A liberdade que o dinheiro pode comprar
Daniel Alves pagará R$ 5,4 milhões para sair da cadeia. Quanto vale a dignidade da vítima?
Foto: Lucas Figueiredo/CBF
“Sinto que voltaram a me estuprar. Estou cansada de ser forte, não quero mais ser forte”.
A declaração desesperada foi dada pela mulher que foi vítima de estupro pelo jogador de futebol Daniel Alves em 2022. E ainda que não tenhamos passado pela experiência de horror que ela passou, podemos compartilhar com ela o desalento com a decisão da Justiça espanhola de conceder ao criminoso condenado o direito de recorrer da sentença em liberdade sob pagamento de uma fiança de 1 milhão de euros (R$ 5,4 milhões).
Esse fato reforça em nosso íntimo a impressão de que o dinheiro compra tudo. Até a Justiça, que se queria cega, mas que em vez dos nove anos de prisão pedidos pelo Ministério Público Espanhol e dos 12 que a defesa da vítima solicitava, condenou Daniel Alves a apenas quatro anos e seis meses de prisão. Inconformado com o cárcere, o milionário recorre a amigos como Neymar para comprar a chave da cadeia, onde havia passado 14 meses em prisão preventiva.
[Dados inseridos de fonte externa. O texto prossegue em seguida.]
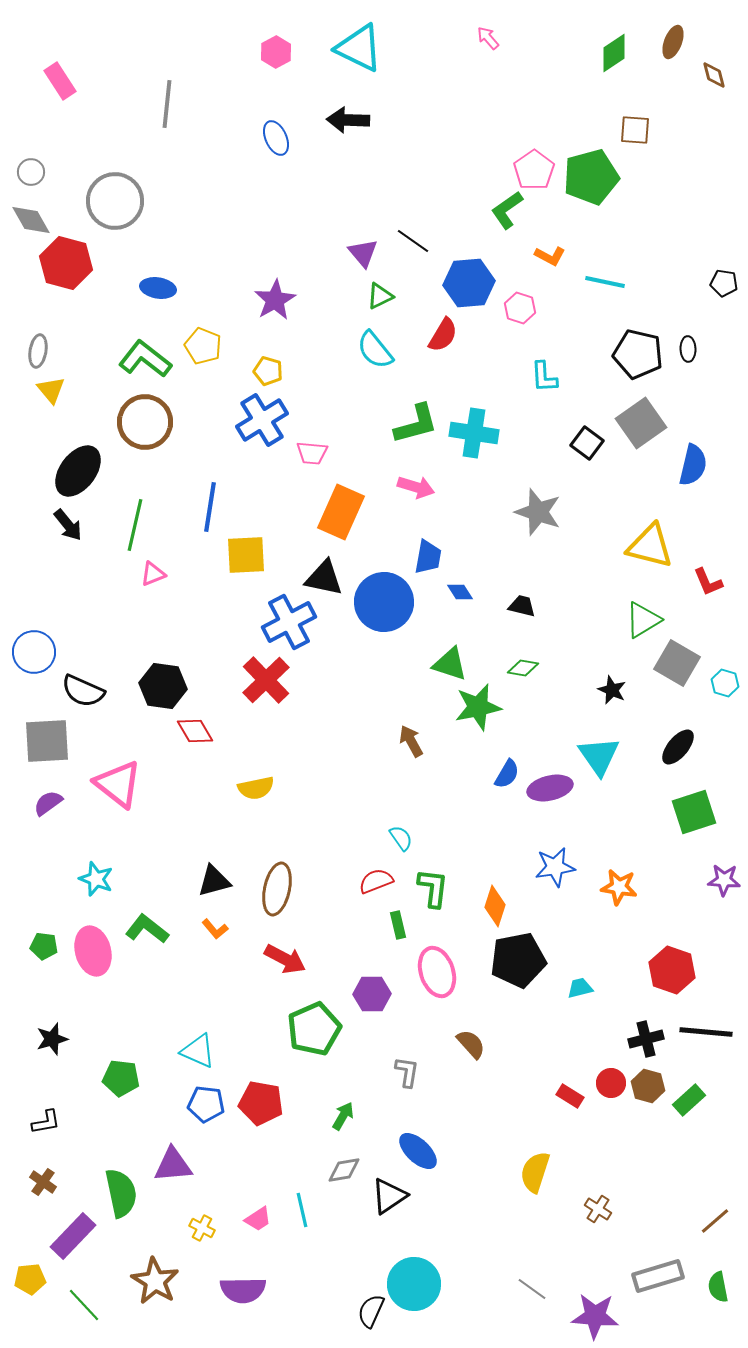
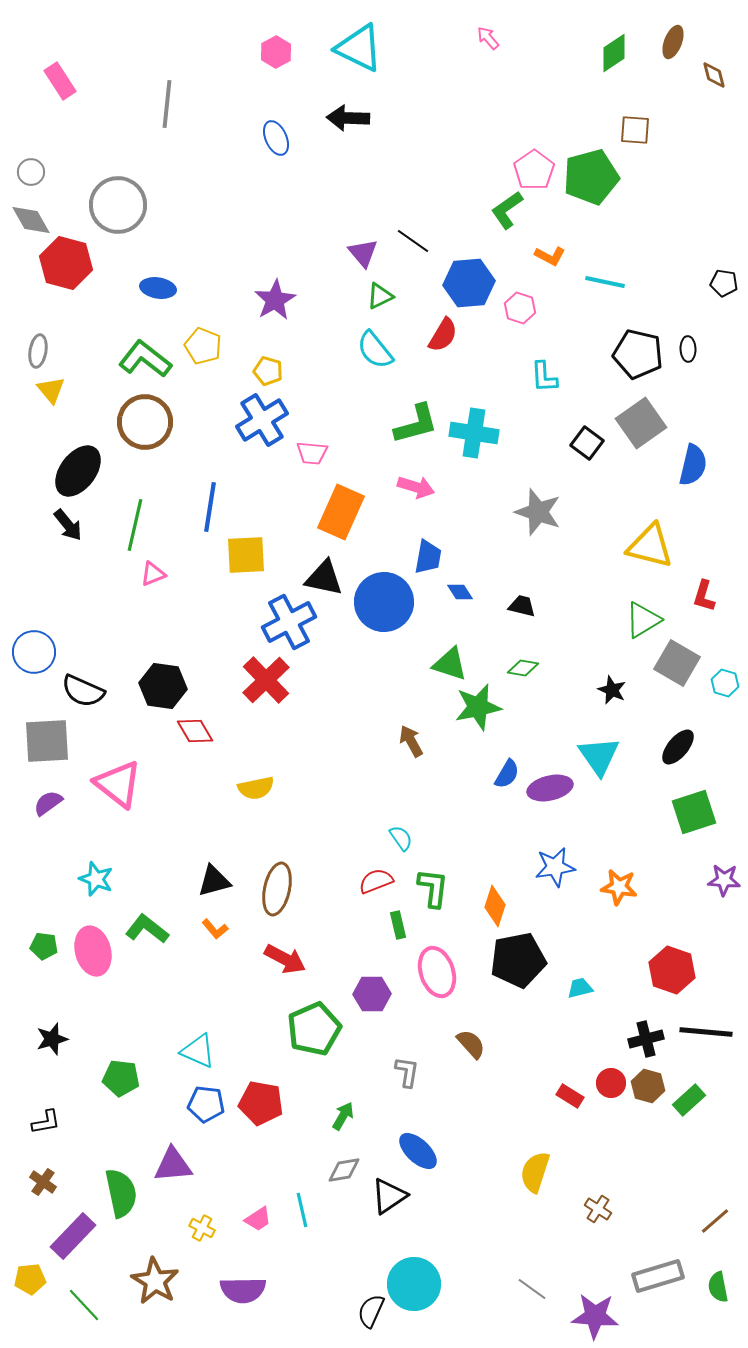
black arrow at (348, 120): moved 2 px up
gray circle at (115, 201): moved 3 px right, 4 px down
red L-shape at (708, 582): moved 4 px left, 14 px down; rotated 40 degrees clockwise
E não é a primeira vez que ele põe a mão no bolso nesse caso. Daniel pagou uma multa de 150 mil euros (cerca de R$ 801 mil) à vítima antes do julgamento. O valor, que não foi solicitado pela mulher, serviu para que sua pena fosse atenuada em caso de condenação.
Juntando-se os fatos e as decisões da Justiça, compreende-se que Daniel saiu vencedor desse jogo contra a dignidade que uma mulher queria ver recuperada. Resultado presumível, apesar de aberrante, de uma sociedade patriarcal que protege os homens e seu capital usando as ferramentas disponíveis, seja o Estado, a polícia ou o próprio sistema jurídico.
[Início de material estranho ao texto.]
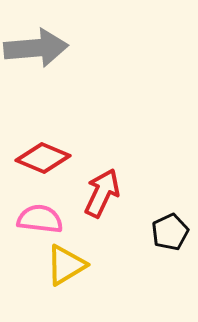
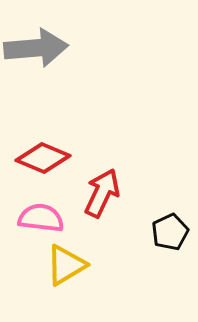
pink semicircle: moved 1 px right, 1 px up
O valor da fiança que Daniel pagará é menor que dois meses do salário do jogador em sua melhor fase. E isso foi reconhecido pelo único dos três juízes da Audiência de Barcelona que votou contra a liberdade provisória ao jogador. Segundo o jornal espanhol “Marca”, seu patrimônio é de 55 milhões de euros (R$ 298 milhões).
Em seu voto, o juiz Luis Balestá Segura ainda previu risco de fuga aumentado do jogador para o Brasil – como fez seu “parça”, Robinho, que fugiu para o Brasil após participar de um estupro coletivo em Milão, na Itália, 11 anos atrás. Em uma auspiciosa decisão, o Supremo Tribunal de Justiça (STJ) tardou mas não falhou ao decidir, ontem, que o ex-jogador do Santos cumpra a pena de nove anos de prisão no Brasil.
Mas advogados de Robinho já pediram habeas corpus e podem também recorrer ao Supremo Tribunal Federal (STF), o que pode adiar ainda mais a sua prisão. Daniel e Robinho contam com as melhores defesas que o dinheiro pode comprar.
A Confederação Brasileira de Futebol (CBF), como de costume, se cala sobre seus ex-craques envolvidos em crime de estupro – assim como nos recorrentes casos de violência doméstica. Contudo, Leila Pereira, presidente do Palmeiras e atualmente na chefia da delegação da seleção brasileira, resumiu nossa indignação ao UOL: “um tapa na cara de todas as mulheres”.
“Ninguém fala nada, mas eu, como mulher aqui na chefia da delegação, tenho que me posicionar sobre os casos do Robinho e Daniel Alves. Isso é um tapa na cara de todas nós mulheres, especialmente o caso do Daniel Alves, que pagou pela liberdade. Acho importante eu me posicionar. Cada caso de impunidade é a semente do crime seguinte”.
Caberá sempre a nós, mulheres, defendermos umas as outras. E ir as ruas, e lutarmos por leis mais rigorosas, e reivindicar nossos direiros, e educar as futuras gerações. Vamos juntas.